* What you have to do: From the Netfilter article, write out word for word the passage that starts with "The kernel modules named" and ends with "with different functionality.".

* Extracted text:

- Initial release: 26 August 1999; 26 years ago (Linux 2.3.15)
- Stable release: 6.17.8 / 13 November 2025; 2 days ago
- Written in: C
- Operating system: Linux
- Type: Linux kernel module; Packet filter/firewall;
- License: GNU GPL
- Website: netfilter.org

= Netfilter =

Packet alteration framework for Linux and the umbrella project for software of the same

Netfilter is a framework provided by the Linux kernel that allows various networking-related operations to be implemented in the form of customized handlers. Netfilter offers various functions and operations for packet filtering, network address translation, and port translation, which provide the functionality required for directing packets through a network and prohibiting packets from reaching sensitive locations within a network.

Netfilter represents a set of hooks inside the Linux kernel, allowing specific kernel modules to register callback functions with the kernel's networking stack. Those functions, usually applied to the traffic in the form of filtering and modification rules, are called for every packet that traverses the respective hook within the networking stack.

==History==

Relation of (some of) the different Netfilter components

Rusty Russell started the netfilter/iptables project in 1998; he had also authored the project's predecessor, ipchains. As the project grew, he founded the Netfilter Core Team (or simply coreteam) in 1999. The software they produced (called netfilter hereafter) uses the GNU General Public License (GPL) license, and on 26 August 1999 it was merged into version 2.3.15 of the Linux kernel mainline and thus was in the 2.4.0 stable version.

In August 2003 Harald Welte became chairman of the coreteam. In April 2004, following a crack-down by the project on those distributing the project's software embedded in routers without complying with the GPL, a German court granted Welte an historic injunction against Sitecom Germany, which refused to follow the GPL's terms (see GPL-related disputes). In September 2007 Patrick McHardy, who led development for past years, was elected as new chairman of the coreteam.

Prior to iptables, the predominant software packages for creating Linux firewalls were ipchains in Linux kernel 2.2.x and ipfwadm in Linux kernel 2.0.x, which in turn was based on BSD's ipfw. Both ipchains and ipfwadm alter the networking code so they can manipulate packets, as Linux kernel lacked a general packets control framework until the introduction of Netfilter.

Whereas ipchains and ipfwadm combine packet filtering and NAT (particularly three specific kinds of NAT, called masquerading, port forwarding, and redirection), Netfilter separates packet operations into multiple parts, described below. Each connects to the Netfilter hooks at different points to access packets. The connection tracking and NAT subsystems are more general and more powerful than the rudimentary versions within ipchains and ipfwadm.

In 2017 IPv4 and IPv6 flow offload infrastructure was added, allowing a speedup of software flow table forwarding and hardware offload support.

==Userspace utility programs==

Flow of network packets through Netfilter with legacy iptables packet filtering

===iptables===

The kernel modules named ip_tables, ip6_tables, arp_tables (the underscore is part of the name), and ebtables comprise the legacy packet filtering portion of the Netfilter hook system. They provide a table-based system for defining firewall rules that can filter or transform packets. The tables can be administered through the user-space tools iptables, ip6tables, arptables, and ebtables. Notice that although both the kernel modules and userspace utilities have similar names, each of them is a different entity with different functionality.

* The data:

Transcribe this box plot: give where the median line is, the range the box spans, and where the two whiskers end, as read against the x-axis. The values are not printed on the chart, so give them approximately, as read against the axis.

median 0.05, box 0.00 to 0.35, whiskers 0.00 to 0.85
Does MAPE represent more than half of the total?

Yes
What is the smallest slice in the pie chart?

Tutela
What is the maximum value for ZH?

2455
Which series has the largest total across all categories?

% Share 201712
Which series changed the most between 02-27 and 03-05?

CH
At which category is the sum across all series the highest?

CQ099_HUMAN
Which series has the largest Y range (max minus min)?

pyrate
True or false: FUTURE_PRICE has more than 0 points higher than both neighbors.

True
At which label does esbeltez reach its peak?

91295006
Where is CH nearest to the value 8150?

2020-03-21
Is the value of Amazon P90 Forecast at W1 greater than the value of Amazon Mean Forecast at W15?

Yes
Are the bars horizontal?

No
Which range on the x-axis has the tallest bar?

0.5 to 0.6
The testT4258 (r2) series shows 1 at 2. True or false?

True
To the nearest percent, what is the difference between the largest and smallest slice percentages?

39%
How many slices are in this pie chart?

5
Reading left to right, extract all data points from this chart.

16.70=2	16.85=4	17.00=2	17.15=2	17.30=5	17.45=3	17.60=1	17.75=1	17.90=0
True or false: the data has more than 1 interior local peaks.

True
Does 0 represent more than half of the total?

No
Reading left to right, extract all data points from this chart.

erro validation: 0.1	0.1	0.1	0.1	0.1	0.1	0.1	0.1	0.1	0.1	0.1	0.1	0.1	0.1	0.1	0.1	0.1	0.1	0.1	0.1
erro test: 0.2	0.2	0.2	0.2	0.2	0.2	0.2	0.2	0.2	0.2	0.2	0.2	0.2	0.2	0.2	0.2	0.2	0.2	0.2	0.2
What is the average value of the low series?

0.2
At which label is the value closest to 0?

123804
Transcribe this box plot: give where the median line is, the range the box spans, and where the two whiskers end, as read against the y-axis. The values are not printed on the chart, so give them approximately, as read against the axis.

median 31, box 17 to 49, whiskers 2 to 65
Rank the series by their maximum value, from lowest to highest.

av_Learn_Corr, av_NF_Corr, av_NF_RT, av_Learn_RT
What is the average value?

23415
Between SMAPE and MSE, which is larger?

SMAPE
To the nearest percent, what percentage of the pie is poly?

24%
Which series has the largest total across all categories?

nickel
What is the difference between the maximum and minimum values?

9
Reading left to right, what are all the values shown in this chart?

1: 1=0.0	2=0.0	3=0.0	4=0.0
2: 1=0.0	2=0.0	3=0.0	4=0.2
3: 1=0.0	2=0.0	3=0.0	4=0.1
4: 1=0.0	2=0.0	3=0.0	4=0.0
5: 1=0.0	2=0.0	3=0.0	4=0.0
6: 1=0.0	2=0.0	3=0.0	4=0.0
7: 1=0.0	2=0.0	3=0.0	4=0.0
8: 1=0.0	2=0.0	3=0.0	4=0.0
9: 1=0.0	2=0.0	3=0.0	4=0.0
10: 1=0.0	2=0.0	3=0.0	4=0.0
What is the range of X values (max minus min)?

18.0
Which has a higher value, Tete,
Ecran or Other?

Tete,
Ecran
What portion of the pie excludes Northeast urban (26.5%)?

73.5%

* Task response:
The kernel modules named ip_tables, ip6_tables, arp_tables (the underscore is part of the name), and ebtables comprise the legacy packet filtering portion of the Netfilter hook system. They provide a table-based system for defining firewall rules that can filter or transform packets. The tables can be administered through the user-space tools iptables, ip6tables, arptables, and ebtables. Notice that although both the kernel modules and userspace utilities have similar names, each of them is a different entity with different functionality.